Israel views the wall as a success. Since the construction of the fence, the number of suicide bombings in Israel has come down dramatically. Meir pointed to the overall 90 percent drop in terrorist attacks since the construction of the fence and a parallel drop in casualties as proof of success. No suicide bombings have originated from Qalqilyah since the town was surrounded by the fence. (Before the barrier, several suicide attacks originated there, including a particularly deadly attack on a Tel Aviv disco in 2001.) In 2007, not a single suicide bombing originated in the West Bank. "We're not stopping Palestinians from coming in; we're trying to stop terrorists from coming in," Meir said.
Success, however, becomes justification, and the law of unintended consequences is at work for both sides. Members of the militant Islamic group Hamas swept municipal elections in 2005. Qalqilyah elected as its mayor a member of Hamas, who at the time was sitting in an Israeli prison. The town, which once had extensive commerce with Israel, is now off-limits for Jewish Israelis. The restricted access to Israel has meant lost income and unemployment for Palestinians, and the checkpoints reinforce for them the humiliation of occupation. The wall bottles in Palestinians, restricts their movement, and separates farmers from their land.
Israel's security fence may be a technical success, but building a barrier along 2,000 miles of border is a different matter.

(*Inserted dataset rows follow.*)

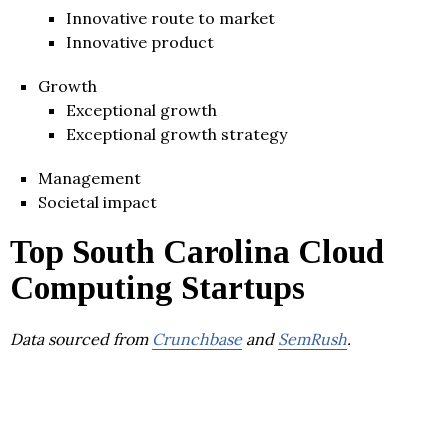
Innovative route to market
Innovative product
Growth
Exceptional growth
Exceptional growth strategy
Management
Societal impact
Top South Carolina Cloud
Computing Startups
Data sourced from
Crunchbase
and
SemRush
.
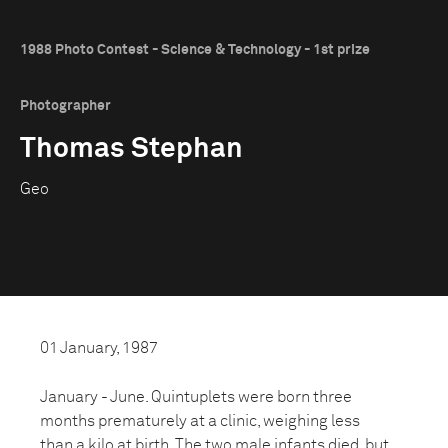
1988 Photo Contest - Science & Technology - 1st prize
Photographer
Thomas Stephan
Geo
01 January, 1987
January - June. Quintuplets were born three
months prematurely at a clinic, weighing less
than a kilo at birth. The two male infants died, but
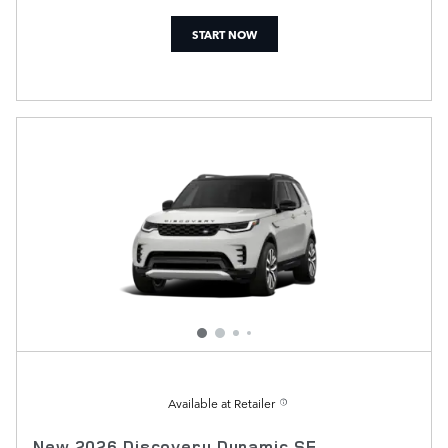
START NOW
Available at Retailer
New 2026 Discovery Dynamic SE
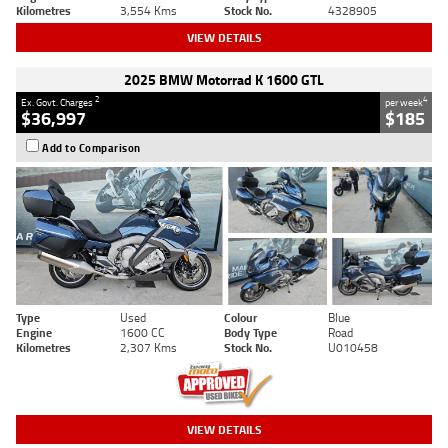
Kilometres
3,554 Kms
Stock No.
4328905
VIEW DETAILS
2025 BMW Motorrad K 1600 GTL
2
4
Ex. Govt. Charges
per week
$36,997
$185
Add to Comparison
Type
Used
Colour
Blue
Engine
1600 CC
Body Type
Road
Kilometres
2,307 Kms
Stock No.
U010458
VIEW DETAILS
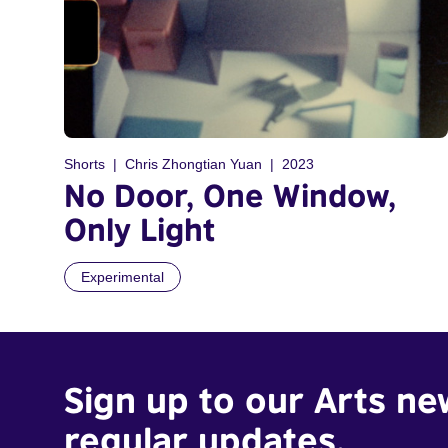
Shorts
Chris Zhongtian Yuan
2023
No Door, One Window,
Only Light
Experimental
Sign up to our Arts ne
regular updates.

Not long after our trip to Israel, the U.S. Department of Homeland Security announced approval of Project 28, a high-tech network of towers and sensors in Arizona that forms the prototype of a "virtual fence" that could eventually span the U.S-Mexican border.
With U.S. politicians clamoring to seal the border with Mexico, it's tempting for them to look at Israel's high-tech fence as a model for border security. Not surprisingly, Israeli firms that specialize in surveillance technology and security barriers are racing to enter the U.S. homeland-security market. A U.S. subsidiary of Israeli defense firm Elbit Systems is a member of the Boeing-led team that won the U.S. border contract in September 2006. Magal Security Systems, the Israeli company that builds the Perimeter Intrusion Detection Systems along Israel's borders, opened an office near Washington in late 2006 to focus on the U.S. homeland-security market.
But the history of walls is rife with mixed results: The Great Wall of China ultimately failed to stop foreign invaders; former Secretary of Defense Robert McNamara's electronic barrier in Vietnam could not halt Viet Cong infiltration; and the Berlin Wall lasted only 28 years. The United States' border experiment, as the newest entrant, has been plagued by equipment and software glitches. Thus far, the Department of Homeland Security's "virtual fence" spans just 28 miles.
So, do walls work? We asked this question to Asa Gil-Ad, chief superintendent of Israel's National Police. He reminded us that the year's reprieve against suicide bombs had coincided with a rise in a new sort of terror attack: Qassam rockets launched from Gaza. "They don't need to come here, to send their people-missiles," he told us. "They have these missiles that they fire, so they can terrorize an entire region."